*Your instructions*: Copy only what lies from the line containing "Figure 8. Spectrum" through the line containing "Table 3. Results of endovascular" in the entries below, keeping both end lines exact and dropping every picture.

*Records shown*:

<<<<

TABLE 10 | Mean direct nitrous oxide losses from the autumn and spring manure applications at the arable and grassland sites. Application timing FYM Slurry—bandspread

>>>>
<<<<

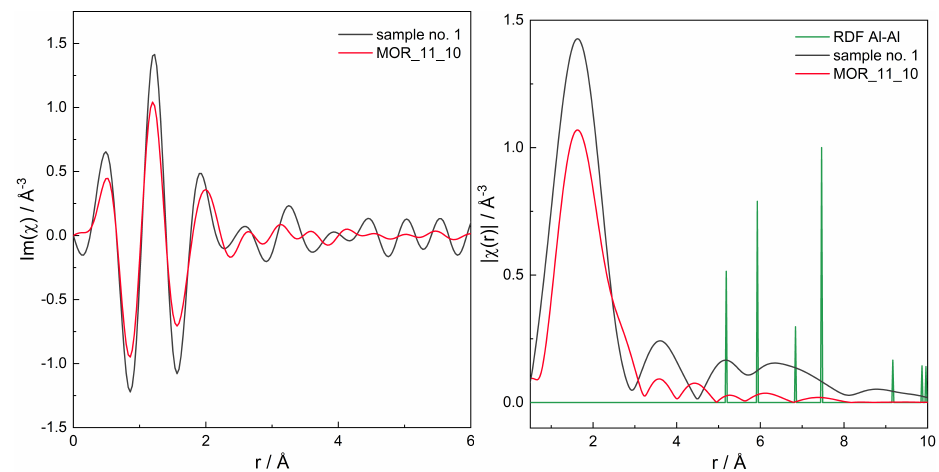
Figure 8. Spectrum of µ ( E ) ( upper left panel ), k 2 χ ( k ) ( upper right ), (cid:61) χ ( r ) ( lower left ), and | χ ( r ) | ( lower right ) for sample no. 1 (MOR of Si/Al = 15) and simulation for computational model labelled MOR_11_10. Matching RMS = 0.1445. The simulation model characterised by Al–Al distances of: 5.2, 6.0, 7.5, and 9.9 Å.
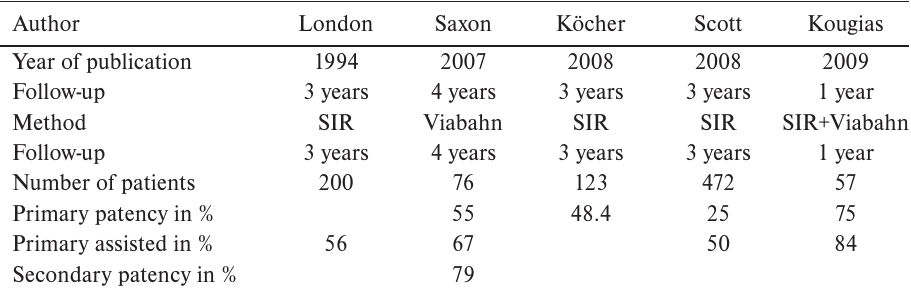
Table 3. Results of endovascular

>>>>

*Answer for this exercise*:
Figure 8. Spectrum of µ ( E ) ( upper left panel ), k 2 χ ( k ) ( upper right ), (cid:61) χ ( r ) ( lower left ), and | χ ( r ) | ( lower right ) for sample no. 1 (MOR of Si/Al = 15) and simulation for computational model labelled MOR_11_10. Matching RMS = 0.1445. The simulation model characterised by Al–Al distances of: 5.2, 6.0, 7.5, and 9.9 Å.
Table 3. Results of endovascular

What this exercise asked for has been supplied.